Jueves 22 de enero de 2026
Vicente Saldívar nació en uno de los tantos barrios pobres de Ciudad de México. Era uno de siete hermanos. Se peleaba en la calle. Se peleaba en la escuela. Hasta que su padre tomó una decisión: si iba a pelear, que fuera arriba de un ring. Así empezó la historia de Vicente Saldívar.
Su viejo era fanático del boxeo, como tantos mexicanos. Lo llevó a un gimnasio de barrio y lo dejó en manos de José Moreno, un entrenador veterano que vio algo distinto en ese chico zurdo, inquieto, con energía mal canalizada.
No era solo bronca: era resistencia, ritmo, una forma de pelear que no se agotaba nunca. Saldívar era un southpaw dinámico. Podía boxear o ir al choque. Sabía moverse, pero también sabía lastimar.
Su especialidad era el castigo al cuerpo, lento, constante, cruel. Tenía un don extraño: una frecuencia cardíaca anormalmente baja. Él mismo decía que ese era su secreto. Mientras otros se ahogaban, Saldívar recién empezaba a apretar.
Siete de sus nocauts llegaron después del séptimo round. No ganaba por explosión. Ganaba por desgaste.
Como amateur fue campeón de los Guantes de Oro de México en peso gallo. Con apenas 17 años fue a los Juegos Olímpicos de Roma 1960, pero quedó eliminado en su primera pelea. Perdió, sí. Aprendió también. Dos años después se hizo profesional.
En 1964 ganó el título mexicano pluma noqueando en dos rounds a Juan Ramírez. Ese mismo año dio un golpe fuerte: derrotó a Ismael Laguna, futuro campeón mundial y miembro del Salón de la Fama.
Antes de ir por el título del mundo, su récord era 25-1, con esa única derrota ya vengada por nocaut.
El 26 de septiembre de 1964, Vicente Saldívar le ganó una guerra sangrienta a Sugar Ramos y se convirtió en campeón mundial pluma WBA y WBC, noqueándolo en el round 11.
Su primer reinado duró tres años. Hizo ocho defensas exitosas.

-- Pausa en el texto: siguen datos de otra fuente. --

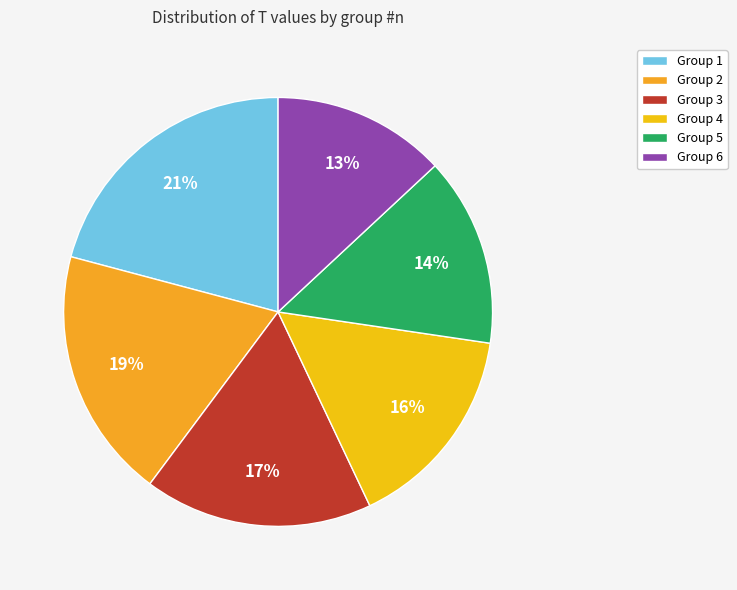

How many segments does this pie chart have?

6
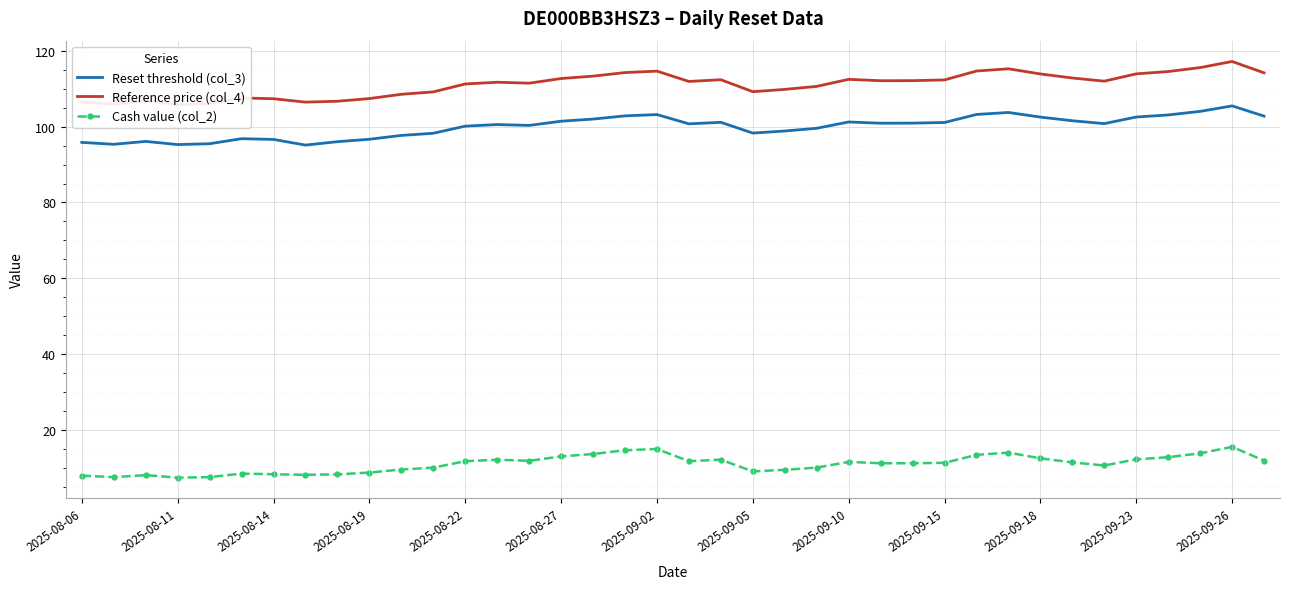

What is the difference between the second highest and minimum values in the Reset threshold (col_3) series?

8.9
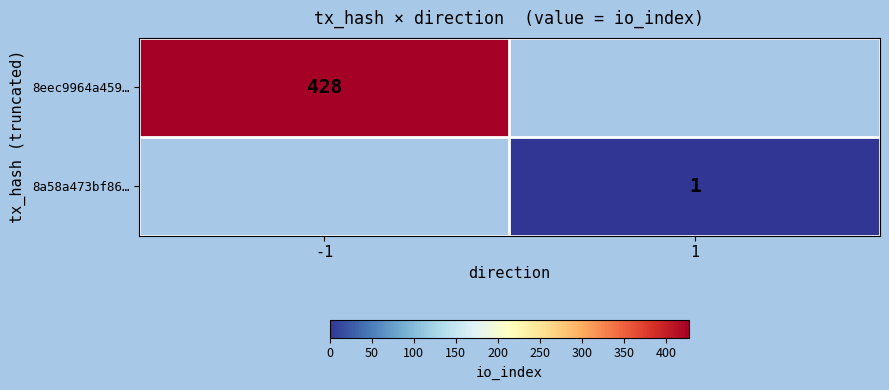

The 8eec9964a459… series shows 191 at -1. True or false?

False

Pero su legado quedó marcado por una trilogía brutal contra Howard Winstone.
Le ganó la primera por decisión en 15 rounds. Le ganó la segunda, otra vez a 15 rounds, en una pelea que The Ring incluyó entre las 100 mejores peleas titulares de la historia. Y en la tercera, lo noqueó en el round 12.
Después de esa pelea, en octubre de 1967, anunció su retiro. Tenía el mundo a sus pies… y se fue.

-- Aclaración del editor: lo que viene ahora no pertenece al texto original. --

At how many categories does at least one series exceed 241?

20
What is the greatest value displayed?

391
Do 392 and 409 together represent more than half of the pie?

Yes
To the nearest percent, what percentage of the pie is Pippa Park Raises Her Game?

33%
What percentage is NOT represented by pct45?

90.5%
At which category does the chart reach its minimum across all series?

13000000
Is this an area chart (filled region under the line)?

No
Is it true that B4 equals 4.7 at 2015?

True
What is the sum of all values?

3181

Veintiún meses después volvió. Le ganó por decisión a José Legra, ex y futuro campeón. Y en 1970 recuperó el título mundial venciendo a Johnny Famechon en 15 rounds.
Duró poco. En su primera defensa cayó ante Kuniaki Shibata. Ya no volvió a ser campeón.
Vicente Saldívar no fue un boxeador de marketing. No fue un provocador. No fue un personaje. Fue un obrero del ring, un zurdo incansable que peleaba como vivía: resistiendo.
Un campeón que parecía no quedarse nunca sin aire. Y que, cuando se fue, dejó peleas que todavía hoy siguen respirando historia.